*** Begin section ***
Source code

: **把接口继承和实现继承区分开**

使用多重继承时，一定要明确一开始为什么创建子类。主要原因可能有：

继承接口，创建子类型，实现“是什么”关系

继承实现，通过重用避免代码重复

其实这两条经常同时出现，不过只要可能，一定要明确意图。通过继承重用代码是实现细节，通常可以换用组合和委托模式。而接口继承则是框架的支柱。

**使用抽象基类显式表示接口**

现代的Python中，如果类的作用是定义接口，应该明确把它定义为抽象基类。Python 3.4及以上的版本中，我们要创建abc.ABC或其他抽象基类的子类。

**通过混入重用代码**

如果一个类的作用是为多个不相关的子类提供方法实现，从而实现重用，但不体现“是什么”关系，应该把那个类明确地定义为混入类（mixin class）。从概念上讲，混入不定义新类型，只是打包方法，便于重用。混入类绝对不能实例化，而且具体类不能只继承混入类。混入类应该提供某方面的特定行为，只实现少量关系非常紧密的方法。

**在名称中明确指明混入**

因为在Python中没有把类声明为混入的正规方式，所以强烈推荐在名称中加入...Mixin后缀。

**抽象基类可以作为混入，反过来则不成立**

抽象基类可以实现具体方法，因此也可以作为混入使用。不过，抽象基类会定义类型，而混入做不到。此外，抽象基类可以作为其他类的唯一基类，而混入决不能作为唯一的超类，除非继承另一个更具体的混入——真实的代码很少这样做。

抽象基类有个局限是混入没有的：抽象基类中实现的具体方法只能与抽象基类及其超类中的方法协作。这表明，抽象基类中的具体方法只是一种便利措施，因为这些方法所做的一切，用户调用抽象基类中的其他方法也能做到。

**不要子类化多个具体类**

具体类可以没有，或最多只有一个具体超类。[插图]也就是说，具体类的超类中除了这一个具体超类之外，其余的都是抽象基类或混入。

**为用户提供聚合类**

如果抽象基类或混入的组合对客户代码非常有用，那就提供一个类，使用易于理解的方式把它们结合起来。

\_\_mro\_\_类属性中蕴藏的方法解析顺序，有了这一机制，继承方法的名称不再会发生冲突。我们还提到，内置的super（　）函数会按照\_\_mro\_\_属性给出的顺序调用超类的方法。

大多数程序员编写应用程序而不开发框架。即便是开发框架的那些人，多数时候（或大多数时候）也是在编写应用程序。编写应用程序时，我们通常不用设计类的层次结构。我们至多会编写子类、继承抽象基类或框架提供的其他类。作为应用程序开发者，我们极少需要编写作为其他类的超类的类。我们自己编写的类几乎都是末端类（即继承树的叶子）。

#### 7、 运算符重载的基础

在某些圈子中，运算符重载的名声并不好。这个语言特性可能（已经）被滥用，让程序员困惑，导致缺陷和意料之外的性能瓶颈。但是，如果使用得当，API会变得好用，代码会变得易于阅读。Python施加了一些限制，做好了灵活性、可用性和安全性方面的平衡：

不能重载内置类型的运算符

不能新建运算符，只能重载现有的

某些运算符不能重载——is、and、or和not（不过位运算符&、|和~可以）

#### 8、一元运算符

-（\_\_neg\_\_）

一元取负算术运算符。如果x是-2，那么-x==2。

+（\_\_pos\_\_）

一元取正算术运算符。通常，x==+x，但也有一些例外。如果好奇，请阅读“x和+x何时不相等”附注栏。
*** End section ***
**Exercise**
Please copy the data above word for word, from the line containing "如果一个类的作用是为多个不相" through the line containing "某些运算符不能重载——is、and、or和not（不过位运算符&、|和~可以）", including both of those lines.

**Answer for this exercise**
如果一个类的作用是为多个不相关的子类提供方法实现，从而实现重用，但不体现“是什么”关系，应该把那个类明确地定义为混入类（mixin class）。从概念上讲，混入不定义新类型，只是打包方法，便于重用。混入类绝对不能实例化，而且具体类不能只继承混入类。混入类应该提供某方面的特定行为，只实现少量关系非常紧密的方法。

**在名称中明确指明混入**

因为在Python中没有把类声明为混入的正规方式，所以强烈推荐在名称中加入...Mixin后缀。

**抽象基类可以作为混入，反过来则不成立**

抽象基类可以实现具体方法，因此也可以作为混入使用。不过，抽象基类会定义类型，而混入做不到。此外，抽象基类可以作为其他类的唯一基类，而混入决不能作为唯一的超类，除非继承另一个更具体的混入——真实的代码很少这样做。

抽象基类有个局限是混入没有的：抽象基类中实现的具体方法只能与抽象基类及其超类中的方法协作。这表明，抽象基类中的具体方法只是一种便利措施，因为这些方法所做的一切，用户调用抽象基类中的其他方法也能做到。

**不要子类化多个具体类**

具体类可以没有，或最多只有一个具体超类。[插图]也就是说，具体类的超类中除了这一个具体超类之外，其余的都是抽象基类或混入。

**为用户提供聚合类**

如果抽象基类或混入的组合对客户代码非常有用，那就提供一个类，使用易于理解的方式把它们结合起来。

\_\_mro\_\_类属性中蕴藏的方法解析顺序，有了这一机制，继承方法的名称不再会发生冲突。我们还提到，内置的super（　）函数会按照\_\_mro\_\_属性给出的顺序调用超类的方法。

大多数程序员编写应用程序而不开发框架。即便是开发框架的那些人，多数时候（或大多数时候）也是在编写应用程序。编写应用程序时，我们通常不用设计类的层次结构。我们至多会编写子类、继承抽象基类或框架提供的其他类。作为应用程序开发者，我们极少需要编写作为其他类的超类的类。我们自己编写的类几乎都是末端类（即继承树的叶子）。

#### 7、 运算符重载的基础

在某些圈子中，运算符重载的名声并不好。这个语言特性可能（已经）被滥用，让程序员困惑，导致缺陷和意料之外的性能瓶颈。但是，如果使用得当，API会变得好用，代码会变得易于阅读。Python施加了一些限制，做好了灵活性、可用性和安全性方面的平衡：

不能重载内置类型的运算符

不能新建运算符，只能重载现有的

某些运算符不能重载——is、and、or和not（不过位运算符&、|和~可以）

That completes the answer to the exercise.